What are you? Where are you from? No, where are you really from? These are all questions of which I’ve heard some variation while in both the U.S. and Russia. While in the U.S., there’s a certain level of disrespect inherent in having these questions asked by someone you’ve only just met, and at first it was hard to let go of that feeling while in Russia. However, there are some things about Russian culture that make this a far less offensive question than it would be in the U. S.- in fact, it’s actually a great way to break the ice.
Russia, just like the U.S., has a diverse population with people from several different ethnic groups and countries holding citizenship. However, unlike in the U. S., there seems to be less pressure in Russia to assimilate. Someone ethnically German whose family moved to Russia generations ago probably retains a great deal of their culture in their family life, and so knowing this about them also tells you a little bit about their life. The same would not necessarily be true if that person lived in the U. S., and leveling that question at someone has the unspoken implication that you’ve noticed something different about them- something off. Each time I’d been asked the question while in Russia, the asker had not been ethnically Russian. Rather than seeming like a way to question someone’s level of belonging, it seemed more like a way to relate on common ground.

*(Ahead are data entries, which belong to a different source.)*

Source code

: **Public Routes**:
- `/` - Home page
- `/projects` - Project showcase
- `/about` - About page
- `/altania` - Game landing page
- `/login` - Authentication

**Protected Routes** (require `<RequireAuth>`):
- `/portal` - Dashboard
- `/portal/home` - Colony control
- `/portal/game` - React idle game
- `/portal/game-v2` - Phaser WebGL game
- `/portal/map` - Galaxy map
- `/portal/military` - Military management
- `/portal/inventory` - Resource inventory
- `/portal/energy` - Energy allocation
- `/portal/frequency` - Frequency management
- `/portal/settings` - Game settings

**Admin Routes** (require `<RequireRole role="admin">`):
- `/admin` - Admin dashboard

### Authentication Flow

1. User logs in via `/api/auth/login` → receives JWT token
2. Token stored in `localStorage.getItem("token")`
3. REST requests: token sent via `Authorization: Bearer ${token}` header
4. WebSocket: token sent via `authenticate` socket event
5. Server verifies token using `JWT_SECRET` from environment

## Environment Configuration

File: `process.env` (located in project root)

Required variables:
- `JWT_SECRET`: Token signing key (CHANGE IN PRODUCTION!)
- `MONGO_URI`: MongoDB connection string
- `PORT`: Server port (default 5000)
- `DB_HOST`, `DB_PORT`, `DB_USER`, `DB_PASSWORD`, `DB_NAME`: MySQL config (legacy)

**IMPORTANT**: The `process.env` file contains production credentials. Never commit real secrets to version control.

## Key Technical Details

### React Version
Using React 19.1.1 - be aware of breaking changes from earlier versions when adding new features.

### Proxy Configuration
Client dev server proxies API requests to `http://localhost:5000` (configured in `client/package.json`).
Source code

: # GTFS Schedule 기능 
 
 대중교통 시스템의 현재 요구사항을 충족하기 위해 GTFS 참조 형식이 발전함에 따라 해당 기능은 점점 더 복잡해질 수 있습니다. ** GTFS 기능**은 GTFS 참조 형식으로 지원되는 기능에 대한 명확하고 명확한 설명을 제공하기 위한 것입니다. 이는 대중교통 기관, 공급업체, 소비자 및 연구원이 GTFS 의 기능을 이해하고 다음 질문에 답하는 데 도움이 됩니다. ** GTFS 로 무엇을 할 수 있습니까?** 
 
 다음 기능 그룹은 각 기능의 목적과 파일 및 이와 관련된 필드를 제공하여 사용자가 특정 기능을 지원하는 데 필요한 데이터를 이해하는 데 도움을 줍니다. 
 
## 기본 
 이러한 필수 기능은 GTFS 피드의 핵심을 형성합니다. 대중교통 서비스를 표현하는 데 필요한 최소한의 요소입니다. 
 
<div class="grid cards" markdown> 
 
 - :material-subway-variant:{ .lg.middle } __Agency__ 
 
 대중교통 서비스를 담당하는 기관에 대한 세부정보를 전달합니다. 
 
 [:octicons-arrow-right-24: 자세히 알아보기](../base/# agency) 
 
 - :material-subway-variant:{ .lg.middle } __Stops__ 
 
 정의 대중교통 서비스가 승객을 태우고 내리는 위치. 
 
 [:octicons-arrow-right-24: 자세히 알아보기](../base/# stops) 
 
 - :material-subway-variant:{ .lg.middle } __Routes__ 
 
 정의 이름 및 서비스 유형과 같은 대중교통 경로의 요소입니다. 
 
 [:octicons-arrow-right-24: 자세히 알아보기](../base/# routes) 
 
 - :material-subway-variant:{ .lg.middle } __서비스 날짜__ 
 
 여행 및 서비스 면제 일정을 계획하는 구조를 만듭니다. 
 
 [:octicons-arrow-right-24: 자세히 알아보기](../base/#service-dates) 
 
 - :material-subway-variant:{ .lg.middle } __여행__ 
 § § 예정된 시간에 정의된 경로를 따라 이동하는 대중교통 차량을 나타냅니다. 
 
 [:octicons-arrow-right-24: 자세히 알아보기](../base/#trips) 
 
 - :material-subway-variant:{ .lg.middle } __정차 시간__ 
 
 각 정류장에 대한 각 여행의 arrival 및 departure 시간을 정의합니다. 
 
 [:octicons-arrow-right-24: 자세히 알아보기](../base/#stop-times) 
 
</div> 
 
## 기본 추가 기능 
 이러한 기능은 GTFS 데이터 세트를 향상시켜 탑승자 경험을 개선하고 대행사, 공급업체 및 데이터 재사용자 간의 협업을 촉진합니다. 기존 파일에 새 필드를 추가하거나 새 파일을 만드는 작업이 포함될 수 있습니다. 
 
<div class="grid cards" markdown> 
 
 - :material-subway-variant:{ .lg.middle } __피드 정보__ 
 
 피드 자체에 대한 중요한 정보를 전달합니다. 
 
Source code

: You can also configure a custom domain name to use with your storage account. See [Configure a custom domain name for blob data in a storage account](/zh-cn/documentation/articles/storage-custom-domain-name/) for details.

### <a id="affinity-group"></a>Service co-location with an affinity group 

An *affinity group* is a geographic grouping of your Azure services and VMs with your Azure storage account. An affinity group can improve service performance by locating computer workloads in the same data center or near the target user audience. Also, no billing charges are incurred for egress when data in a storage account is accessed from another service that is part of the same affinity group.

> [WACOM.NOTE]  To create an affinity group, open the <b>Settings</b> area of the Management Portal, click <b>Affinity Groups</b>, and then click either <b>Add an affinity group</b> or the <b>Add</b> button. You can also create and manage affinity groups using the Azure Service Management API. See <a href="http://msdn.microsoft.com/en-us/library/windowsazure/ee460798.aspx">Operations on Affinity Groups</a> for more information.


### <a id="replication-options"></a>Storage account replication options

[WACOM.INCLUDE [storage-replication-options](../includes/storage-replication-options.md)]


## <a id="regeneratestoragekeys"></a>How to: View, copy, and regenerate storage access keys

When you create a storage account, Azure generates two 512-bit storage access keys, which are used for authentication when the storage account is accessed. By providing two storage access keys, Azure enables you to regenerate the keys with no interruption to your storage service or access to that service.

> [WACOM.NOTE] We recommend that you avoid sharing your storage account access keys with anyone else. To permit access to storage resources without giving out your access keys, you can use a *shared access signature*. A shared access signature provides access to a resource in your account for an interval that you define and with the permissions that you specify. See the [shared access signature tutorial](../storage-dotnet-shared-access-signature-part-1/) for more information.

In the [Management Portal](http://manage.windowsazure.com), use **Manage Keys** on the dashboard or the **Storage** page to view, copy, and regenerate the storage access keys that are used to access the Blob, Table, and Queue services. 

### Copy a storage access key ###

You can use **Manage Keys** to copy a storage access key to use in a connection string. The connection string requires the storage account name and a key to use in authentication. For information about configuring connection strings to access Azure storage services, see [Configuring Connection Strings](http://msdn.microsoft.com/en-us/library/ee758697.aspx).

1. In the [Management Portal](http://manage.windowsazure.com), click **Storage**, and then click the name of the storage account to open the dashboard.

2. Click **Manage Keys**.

Another major difference between Russia and the U. S. that made me more comfortable with these questions is the perception of second language learners. In the U. S. you can be derided for having a noticeable accent while speaking English, especially if your first language is Spanish. However, in Russia, every time someone realized I was a foreigner because of my accent they just seemed happy to know I was learning Russian and putting work in to better understand the language. Sure, there were a few times shopkeepers couldn’t quite understand me, but overall I found no reason to be anxious over having people know I was a foreigner. It’s definitely something that encouraged me to step outside of my comfort zone and helped me to shed my anxiety when interacting with strangers in public. In a previous blog post I mentioned how many stores and kiosks are set up so you have to describe or point out exactly what you want to the cashier in order to buy something. At first I avoided these because I was so anxious about being able to accurately describe what I wanted. During our last few weeks in Moscow I made an effort to find these types of shops specifically and to force myself to order exactly what I wanted and not to just pick something that was convenient to point at. Shopkeepers could usually tell I was foreign, but in every case they were accommodating and helpful, which definitely helped me to improve.
It’s easy to be put off by these types of questions, even if they may not seem offensive they are rather personal. However, in Russia they simply help you to get to know someone better and the people asking usually have the kindest of intentions.